I am looking through Marcel Finan's 'A Probability Course for the Actuaries' and I am stuck on problem 42.2. It is as follows:
Let X be an exponential random variable with parameter $\lambda$ and Y be a uniform random variable on [0,1]. Find the probability density function of X+Y.
I have $f_X(x) = \lambda e^{-\lambda x}, x \ge 1$ and $f_Y(y) = 1, 0 \le y \le 1$.
I am kind of lost as to where to go from there. According to the solution key, the final answer should come out relatively 'nice', but it's in two different pieces - one with $0 \le a \le 1$ and the other with $a \ge 1$. I can see from the integration region why there would be two separate pieces. The real issue isn't with that. I think I'm just setting up my integrals incorrectly.
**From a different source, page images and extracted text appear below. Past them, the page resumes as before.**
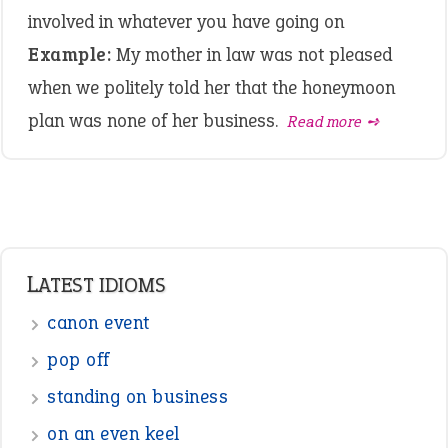
involved in whatever you have going on
Example:
My mother in law was not pleased
when we politely told her that the honeymoon
plan was none of her business.
Read more ➺
LATEST IDIOMS
canon event
pop off
standing on business
on an even keel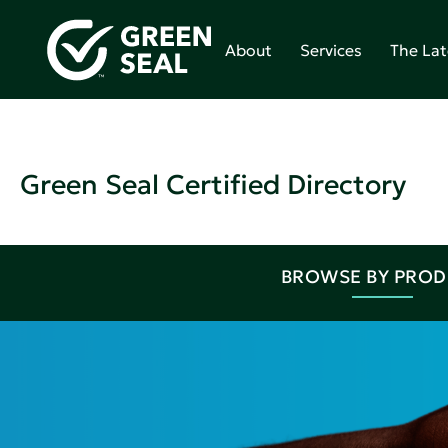
About
Services
The Lat
Green Seal Certified Directory
BROWSE BY PRO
For $0 \le a \le 1$ I have
$f_{X+Y}(a) = \int_0^1 \lambda e^{-\lambda x}dx$
Any thoughts on where I might be going wrong? Thanks in advance!
Addition of independent random variables corresponds to convolution of distributions so say for $0\leq \alpha \leq 1$ you should have a double integral rather than a single integral (in terms of densities).
Here's a hint to get your started for $0 \leq \alpha \leq 1$:
$X+Y \leq \alpha$ is equivalent to $0 \leq X \leq \alpha-Y$ and $0\leq Y \leq \alpha$.